**SOURCE RECORDS:**
● ● ● ● ● ● ●

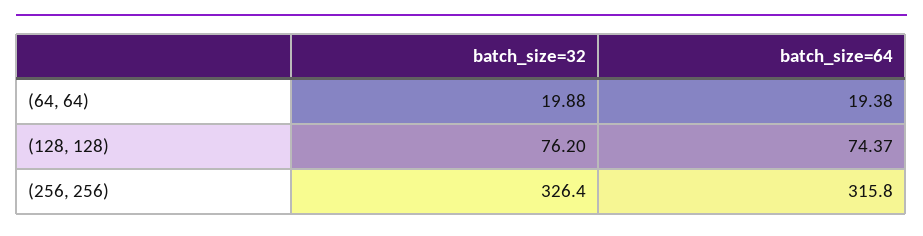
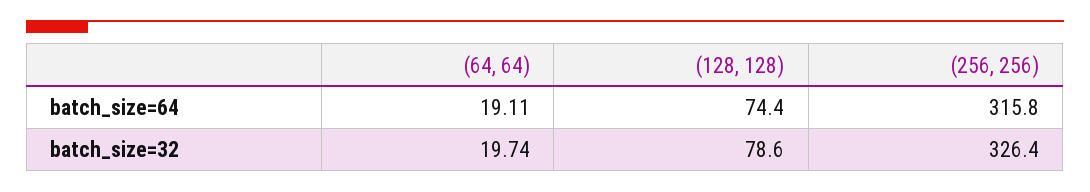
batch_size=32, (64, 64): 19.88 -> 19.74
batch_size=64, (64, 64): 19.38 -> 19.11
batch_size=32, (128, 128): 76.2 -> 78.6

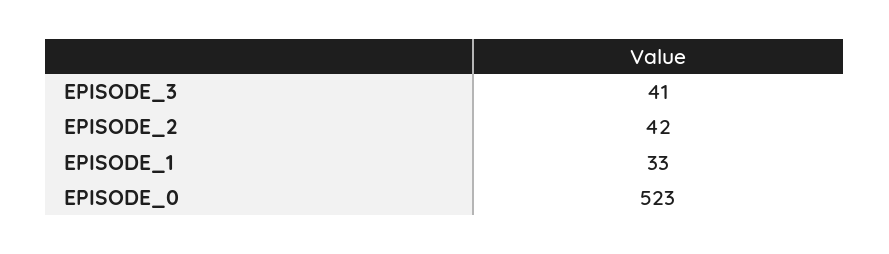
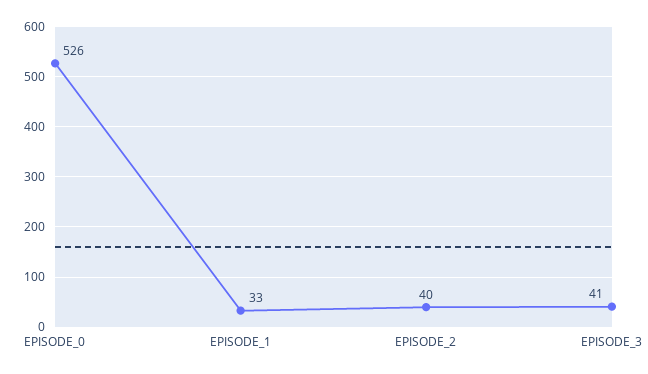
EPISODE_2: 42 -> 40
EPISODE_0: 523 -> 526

● ● ● ● ● ● ●

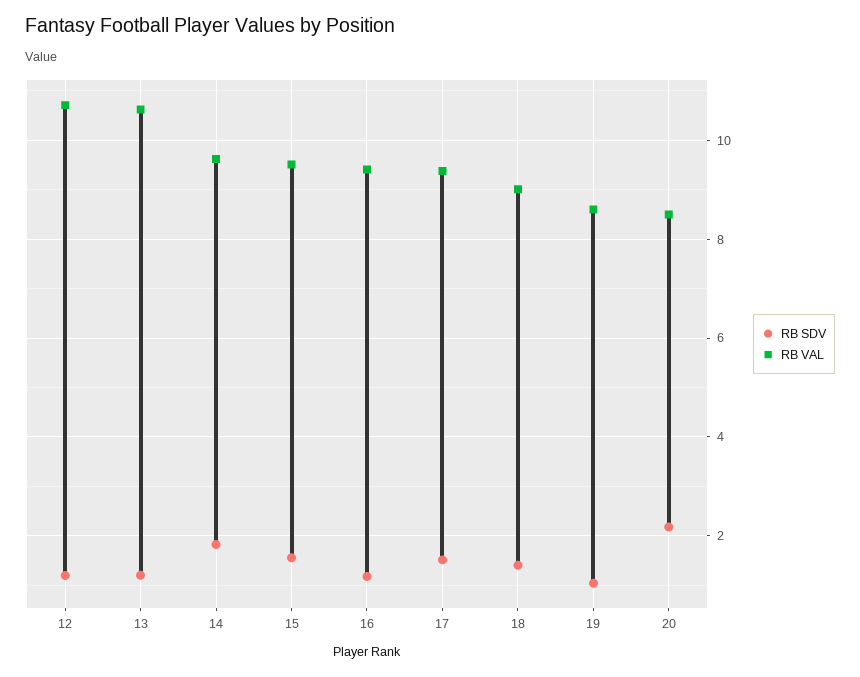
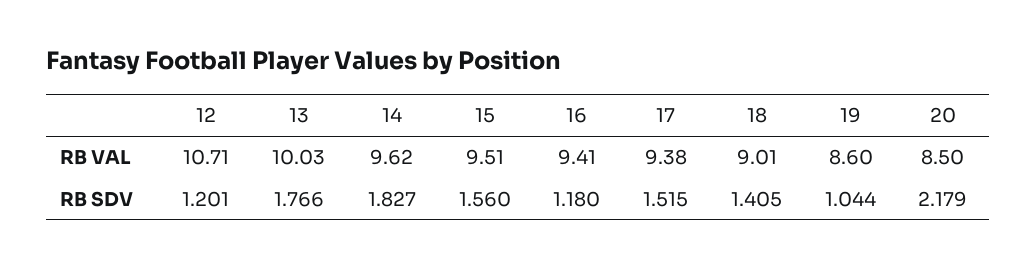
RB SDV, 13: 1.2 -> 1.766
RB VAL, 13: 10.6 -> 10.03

● ● ● ● ● ● ●

**YOUR INSTRUCTIONS:** Output exactly those lines of the data above that run from the line with "batch_size=32, (128, 128): 76.2 -> 78.6" up to and including the line with "EPISODE_0: 523 -> 526". No pictures go in.

**EXERCISE RESULT:**
batch_size=32, (128, 128): 76.2 -> 78.6

EPISODE_2: 42 -> 40
EPISODE_0: 523 -> 526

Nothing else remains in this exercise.